À ce moment, la nuit était tout à fait tombée.

Le ciel n’était point clair comme la nuit précédente. La grande marée approchait, amenant avec soi les bourrasques sur terre et les nuages au ciel.

Il faisait vent capricieux, soufflant par brusques rafales. Le firmament d’un bleu vif, semé d’étoiles qui brillaient extraordinairement, se couvrait à chaque instant de nuées noires. Les nuées allaient comme d’énormes vaisseaux, toutes voiles dehors. Elles mangeaient les étoiles, suivant l’expression bretonne.

À l’Orient, quand l’horizon se découvrait, on voyait le disque énorme et rougeâtre de la pleine lune qui sortait à moitié de la mer.

Cela était sombre, mais plein de mouvement. Quand la lumière de la lune fut assez forte pour argenter le rebord des nuages, tout ce mouvement s’accusa violemment, et le ciel présenta l’image du chaos révolté.

Dans leur petite cabane improvisée, Reine et Simonnette étaient seules. Simonnette s’asseyait aux pieds de Reine, à qui on avait fait un banc d’herbes et de goémons desséchés.

—    Tu l’aimes donc bien, ma pauvre Simonnette ? disait Reine en souriant.

—    Oh ! chère demoiselle, je ne le savais pas hier. C’est quand j’ai appris qu’on allait le pendre, que mon cœur s’est brisé. Lui, il y a longtemps, longtemps qu’il m’aime; bien souvent, je me levais la nuit pour regarder par la croisée de la ferme, et toujours je le voyais guettant sous le grand pommier qui est de l’autre côté du chemin. Le croiriez-vous, cela me faisait rire et je me disais : Le drôle de petit gars ! le drôle de petit gars ! Mais hier ! ah ! Seigneur mon Dieu ! que j’ai pleuré !

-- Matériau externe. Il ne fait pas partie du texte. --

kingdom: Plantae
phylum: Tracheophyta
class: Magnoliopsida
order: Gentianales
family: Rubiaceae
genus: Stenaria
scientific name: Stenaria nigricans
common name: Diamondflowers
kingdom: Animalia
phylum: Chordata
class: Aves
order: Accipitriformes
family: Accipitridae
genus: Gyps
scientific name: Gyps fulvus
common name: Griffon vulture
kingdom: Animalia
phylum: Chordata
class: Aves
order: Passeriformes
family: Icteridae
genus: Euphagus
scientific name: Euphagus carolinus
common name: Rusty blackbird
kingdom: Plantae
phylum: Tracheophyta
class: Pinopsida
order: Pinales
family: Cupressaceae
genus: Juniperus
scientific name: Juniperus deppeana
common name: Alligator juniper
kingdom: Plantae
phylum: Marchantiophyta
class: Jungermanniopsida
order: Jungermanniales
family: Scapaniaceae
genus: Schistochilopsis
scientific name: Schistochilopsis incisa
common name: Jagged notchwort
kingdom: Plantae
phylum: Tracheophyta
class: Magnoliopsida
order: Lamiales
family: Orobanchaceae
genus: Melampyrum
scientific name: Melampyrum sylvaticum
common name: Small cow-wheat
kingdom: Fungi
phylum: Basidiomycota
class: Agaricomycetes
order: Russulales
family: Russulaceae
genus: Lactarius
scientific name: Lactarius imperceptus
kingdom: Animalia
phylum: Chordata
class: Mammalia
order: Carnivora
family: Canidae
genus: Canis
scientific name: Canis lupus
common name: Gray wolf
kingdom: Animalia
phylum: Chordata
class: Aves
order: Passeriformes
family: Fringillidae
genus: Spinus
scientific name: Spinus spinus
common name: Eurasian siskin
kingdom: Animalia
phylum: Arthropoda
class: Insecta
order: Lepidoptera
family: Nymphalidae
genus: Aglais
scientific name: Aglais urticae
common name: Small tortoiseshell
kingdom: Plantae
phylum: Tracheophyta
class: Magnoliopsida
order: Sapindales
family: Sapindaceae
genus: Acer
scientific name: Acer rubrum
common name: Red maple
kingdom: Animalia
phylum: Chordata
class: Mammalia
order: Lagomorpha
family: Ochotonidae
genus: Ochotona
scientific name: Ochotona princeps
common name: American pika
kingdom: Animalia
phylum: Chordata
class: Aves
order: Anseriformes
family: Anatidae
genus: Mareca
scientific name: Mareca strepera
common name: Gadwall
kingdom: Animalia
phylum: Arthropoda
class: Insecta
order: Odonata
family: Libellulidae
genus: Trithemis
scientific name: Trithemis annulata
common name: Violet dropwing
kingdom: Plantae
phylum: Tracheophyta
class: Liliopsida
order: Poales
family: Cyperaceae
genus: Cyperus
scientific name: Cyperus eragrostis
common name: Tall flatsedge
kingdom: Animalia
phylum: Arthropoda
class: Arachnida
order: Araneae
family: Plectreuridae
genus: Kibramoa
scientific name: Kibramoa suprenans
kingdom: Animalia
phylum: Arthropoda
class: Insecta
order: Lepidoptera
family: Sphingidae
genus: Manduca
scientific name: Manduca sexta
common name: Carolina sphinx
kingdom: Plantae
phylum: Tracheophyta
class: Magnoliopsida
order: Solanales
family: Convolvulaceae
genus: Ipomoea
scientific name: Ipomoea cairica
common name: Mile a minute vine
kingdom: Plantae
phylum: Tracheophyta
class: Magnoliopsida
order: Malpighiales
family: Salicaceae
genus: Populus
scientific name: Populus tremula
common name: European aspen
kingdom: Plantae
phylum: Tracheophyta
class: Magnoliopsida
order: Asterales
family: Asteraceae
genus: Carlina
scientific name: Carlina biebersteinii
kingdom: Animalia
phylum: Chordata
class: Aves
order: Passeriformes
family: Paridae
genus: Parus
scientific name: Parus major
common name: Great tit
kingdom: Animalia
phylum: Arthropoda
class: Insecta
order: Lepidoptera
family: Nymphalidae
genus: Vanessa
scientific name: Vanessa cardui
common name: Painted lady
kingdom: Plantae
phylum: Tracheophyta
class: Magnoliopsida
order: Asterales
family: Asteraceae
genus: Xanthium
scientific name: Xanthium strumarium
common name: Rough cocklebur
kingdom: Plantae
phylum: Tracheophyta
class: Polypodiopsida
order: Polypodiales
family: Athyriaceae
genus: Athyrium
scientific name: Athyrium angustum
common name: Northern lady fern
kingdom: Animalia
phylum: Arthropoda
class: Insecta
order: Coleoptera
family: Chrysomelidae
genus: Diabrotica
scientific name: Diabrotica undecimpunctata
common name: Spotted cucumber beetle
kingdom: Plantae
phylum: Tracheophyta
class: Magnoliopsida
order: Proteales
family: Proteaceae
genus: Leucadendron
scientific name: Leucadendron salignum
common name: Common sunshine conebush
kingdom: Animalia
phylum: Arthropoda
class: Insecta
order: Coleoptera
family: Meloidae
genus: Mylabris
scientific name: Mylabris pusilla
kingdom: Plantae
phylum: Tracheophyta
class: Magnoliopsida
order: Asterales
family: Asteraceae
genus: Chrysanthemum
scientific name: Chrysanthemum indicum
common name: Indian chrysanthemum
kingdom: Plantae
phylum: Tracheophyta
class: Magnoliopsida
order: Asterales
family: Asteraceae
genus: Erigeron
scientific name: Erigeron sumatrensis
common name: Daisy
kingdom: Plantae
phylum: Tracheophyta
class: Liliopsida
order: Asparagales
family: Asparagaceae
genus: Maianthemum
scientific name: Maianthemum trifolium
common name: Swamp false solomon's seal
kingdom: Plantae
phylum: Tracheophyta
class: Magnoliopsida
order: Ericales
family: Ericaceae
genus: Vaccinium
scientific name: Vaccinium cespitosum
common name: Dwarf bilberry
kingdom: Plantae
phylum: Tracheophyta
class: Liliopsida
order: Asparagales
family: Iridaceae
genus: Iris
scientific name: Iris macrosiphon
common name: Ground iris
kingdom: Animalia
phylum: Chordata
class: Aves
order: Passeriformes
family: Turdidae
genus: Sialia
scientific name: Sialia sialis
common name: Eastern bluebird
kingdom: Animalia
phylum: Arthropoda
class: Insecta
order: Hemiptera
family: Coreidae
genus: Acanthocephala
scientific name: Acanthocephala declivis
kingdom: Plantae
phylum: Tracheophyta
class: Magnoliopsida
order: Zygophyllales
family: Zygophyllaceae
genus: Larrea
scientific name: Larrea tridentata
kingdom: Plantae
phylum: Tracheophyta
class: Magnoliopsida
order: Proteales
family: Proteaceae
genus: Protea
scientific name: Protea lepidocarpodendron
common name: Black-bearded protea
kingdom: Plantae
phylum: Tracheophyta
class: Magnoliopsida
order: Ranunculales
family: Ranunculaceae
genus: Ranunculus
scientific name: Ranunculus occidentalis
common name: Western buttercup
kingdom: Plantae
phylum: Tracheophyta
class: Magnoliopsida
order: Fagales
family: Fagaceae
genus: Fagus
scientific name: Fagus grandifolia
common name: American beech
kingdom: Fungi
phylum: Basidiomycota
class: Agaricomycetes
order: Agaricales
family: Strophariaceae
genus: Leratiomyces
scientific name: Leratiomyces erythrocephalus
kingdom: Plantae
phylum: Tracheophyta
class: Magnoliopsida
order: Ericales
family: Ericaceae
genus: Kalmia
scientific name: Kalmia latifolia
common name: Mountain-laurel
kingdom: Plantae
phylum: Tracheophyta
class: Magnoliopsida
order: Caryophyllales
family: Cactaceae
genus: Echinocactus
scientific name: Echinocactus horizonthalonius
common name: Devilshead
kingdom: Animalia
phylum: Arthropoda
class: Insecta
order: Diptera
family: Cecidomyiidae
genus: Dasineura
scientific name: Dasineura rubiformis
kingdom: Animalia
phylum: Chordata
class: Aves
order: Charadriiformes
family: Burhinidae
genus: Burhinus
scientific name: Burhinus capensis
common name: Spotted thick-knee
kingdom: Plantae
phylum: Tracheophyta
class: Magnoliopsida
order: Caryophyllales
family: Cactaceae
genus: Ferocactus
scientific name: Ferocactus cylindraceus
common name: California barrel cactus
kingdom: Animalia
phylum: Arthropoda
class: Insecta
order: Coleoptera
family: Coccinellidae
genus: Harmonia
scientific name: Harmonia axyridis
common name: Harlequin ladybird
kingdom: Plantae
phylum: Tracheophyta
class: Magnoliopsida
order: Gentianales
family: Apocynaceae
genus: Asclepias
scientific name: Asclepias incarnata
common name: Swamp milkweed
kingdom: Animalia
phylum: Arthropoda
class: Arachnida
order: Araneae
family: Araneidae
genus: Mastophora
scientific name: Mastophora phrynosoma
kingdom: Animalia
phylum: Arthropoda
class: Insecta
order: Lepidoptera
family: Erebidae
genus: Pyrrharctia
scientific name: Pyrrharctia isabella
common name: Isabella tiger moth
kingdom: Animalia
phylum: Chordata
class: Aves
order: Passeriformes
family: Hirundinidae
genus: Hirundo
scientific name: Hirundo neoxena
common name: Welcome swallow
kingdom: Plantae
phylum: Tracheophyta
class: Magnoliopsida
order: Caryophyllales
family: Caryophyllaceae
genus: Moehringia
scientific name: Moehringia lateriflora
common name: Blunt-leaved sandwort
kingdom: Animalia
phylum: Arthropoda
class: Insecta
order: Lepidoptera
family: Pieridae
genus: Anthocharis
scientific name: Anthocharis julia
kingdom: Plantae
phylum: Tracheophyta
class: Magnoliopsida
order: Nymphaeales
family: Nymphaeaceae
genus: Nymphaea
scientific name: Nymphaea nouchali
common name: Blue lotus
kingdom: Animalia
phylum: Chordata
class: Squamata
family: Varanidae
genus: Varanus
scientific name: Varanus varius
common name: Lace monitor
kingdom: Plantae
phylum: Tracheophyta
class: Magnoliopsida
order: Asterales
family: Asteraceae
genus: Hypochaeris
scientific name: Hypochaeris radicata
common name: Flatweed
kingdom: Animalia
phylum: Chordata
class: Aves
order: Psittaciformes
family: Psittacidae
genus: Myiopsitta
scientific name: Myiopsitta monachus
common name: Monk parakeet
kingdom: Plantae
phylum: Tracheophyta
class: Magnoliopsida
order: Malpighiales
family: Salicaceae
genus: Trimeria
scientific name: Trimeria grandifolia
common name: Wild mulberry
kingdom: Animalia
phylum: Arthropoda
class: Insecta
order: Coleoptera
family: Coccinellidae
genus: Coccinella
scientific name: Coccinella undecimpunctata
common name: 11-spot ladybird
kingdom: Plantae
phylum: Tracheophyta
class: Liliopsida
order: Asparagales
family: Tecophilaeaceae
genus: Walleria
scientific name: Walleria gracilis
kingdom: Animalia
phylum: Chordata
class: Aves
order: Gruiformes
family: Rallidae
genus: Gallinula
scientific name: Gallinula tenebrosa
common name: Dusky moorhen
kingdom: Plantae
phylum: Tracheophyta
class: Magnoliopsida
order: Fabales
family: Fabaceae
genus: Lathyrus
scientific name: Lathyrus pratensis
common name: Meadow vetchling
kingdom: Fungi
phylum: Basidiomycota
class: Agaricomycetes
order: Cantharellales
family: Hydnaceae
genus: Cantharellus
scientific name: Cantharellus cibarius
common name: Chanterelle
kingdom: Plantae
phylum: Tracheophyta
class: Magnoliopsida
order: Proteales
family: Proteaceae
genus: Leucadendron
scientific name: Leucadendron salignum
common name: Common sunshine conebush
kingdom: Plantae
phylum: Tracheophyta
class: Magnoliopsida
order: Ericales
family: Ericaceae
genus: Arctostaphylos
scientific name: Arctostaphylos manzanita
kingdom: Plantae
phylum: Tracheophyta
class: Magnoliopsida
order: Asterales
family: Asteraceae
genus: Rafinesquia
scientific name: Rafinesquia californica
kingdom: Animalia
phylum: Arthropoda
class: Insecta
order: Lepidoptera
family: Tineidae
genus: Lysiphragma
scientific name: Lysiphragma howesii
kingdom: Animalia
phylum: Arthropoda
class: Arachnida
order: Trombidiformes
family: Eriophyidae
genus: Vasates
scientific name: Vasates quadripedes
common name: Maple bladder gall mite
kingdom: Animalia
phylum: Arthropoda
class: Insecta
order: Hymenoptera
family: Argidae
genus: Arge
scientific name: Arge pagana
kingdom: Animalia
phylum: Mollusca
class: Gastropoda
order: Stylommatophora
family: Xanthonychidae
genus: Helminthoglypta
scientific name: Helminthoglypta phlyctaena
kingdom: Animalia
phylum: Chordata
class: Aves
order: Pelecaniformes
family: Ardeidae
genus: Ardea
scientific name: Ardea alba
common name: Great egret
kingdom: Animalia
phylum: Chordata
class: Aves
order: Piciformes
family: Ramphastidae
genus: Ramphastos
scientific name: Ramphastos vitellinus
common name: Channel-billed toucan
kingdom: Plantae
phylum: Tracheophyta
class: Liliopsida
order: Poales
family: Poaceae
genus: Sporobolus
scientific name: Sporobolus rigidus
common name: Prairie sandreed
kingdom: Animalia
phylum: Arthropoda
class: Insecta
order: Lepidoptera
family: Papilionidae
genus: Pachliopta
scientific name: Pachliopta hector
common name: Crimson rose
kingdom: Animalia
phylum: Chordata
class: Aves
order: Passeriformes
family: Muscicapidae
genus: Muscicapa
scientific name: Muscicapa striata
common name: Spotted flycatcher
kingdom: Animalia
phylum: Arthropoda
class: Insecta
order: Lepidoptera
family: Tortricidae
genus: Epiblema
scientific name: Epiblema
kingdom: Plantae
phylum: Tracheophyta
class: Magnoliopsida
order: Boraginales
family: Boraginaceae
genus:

Ses yeux étaient encore tout pleins de larmes. Reine l’attira contre elle et la baisa.

—    Ah ! mais j’ai pleuré, poursuivait Simonnette, qui riait parmi ses larmes, j’ai pleuré ! que je n’y voyais plus du tout, notre bonne demoiselle ! Ce que c’est que de nous ! Je n’avais pas pleuré beaucoup plus quand on nous a dit que vous étiez morte.

Elle porta la main de Reine à ses lèvres en ajoutant :

—    Et pourtant je donnerais mille fois ma vie pour l’amour de notre chère maîtresse ! vous le croyez bien, n’est-ce pas ?

—    Je le crois, ma bonne Simonnette.

—    Mais quand on ne sait pas qu’on aime, voyez-vous, et que ça vient comme ça, tout d’une fois, il paraît que c’est plus fort. Figurez-vous que c’était justement aux branches du grand pommier qu’ils voulaient pendre mon pauvre Jeannin. Et si vous n’étiez pas venue…

—    Ah ! mon Dieu ! fit-elle en s’interrompant, je le disais tantôt à Jeannin, qui fait l’homme, oui-da, depuis qu’il a été pendu à moitié; je lui disais : Si tu ne te fais pas couper en morceaux pour notre demoiselle, toi, tu peux chercher une autre promise ! Et savez-vous ce qu’il m’a répondu, car c’est étonnant comme il devient faraud !

—    Que t’a-t-il répondu, ma fille ?

—    Il m’a répondu : Si tu ne parlais pas comme ça, toi, quand il s’agit de notre demoiselle, tu pourrais bien chercher un autre promis !

—    En vérité ?

—    Vrai, comme je vous le dis. Ça vous change fièrement un jeune gars, de lui mettre la corde au cou. Et vous pensez si ça m’a fait plaisir de le voir vous aimer autant que je vous aime, mademoiselle Reine !

Reine était distraite. Simonnette se tut et se prit à la regarder d’un air malicieusement ingénu.

—    Notre demoiselle, poursuivit-elle tout à coup, comme si une idée lui fût venue, vous ne savez pas, quand il est arrivé, les filles et les gars disaient : Oh ! le beau jeune seigneur ! le beau jeune seigneur !

Reine rougit légèrement.

—    De qui parles-tu, ma fille ? demanda-t-elle.

Nous ajoutons pour mémoire qu’elle savait parfaitement de qui parlait Simonnette.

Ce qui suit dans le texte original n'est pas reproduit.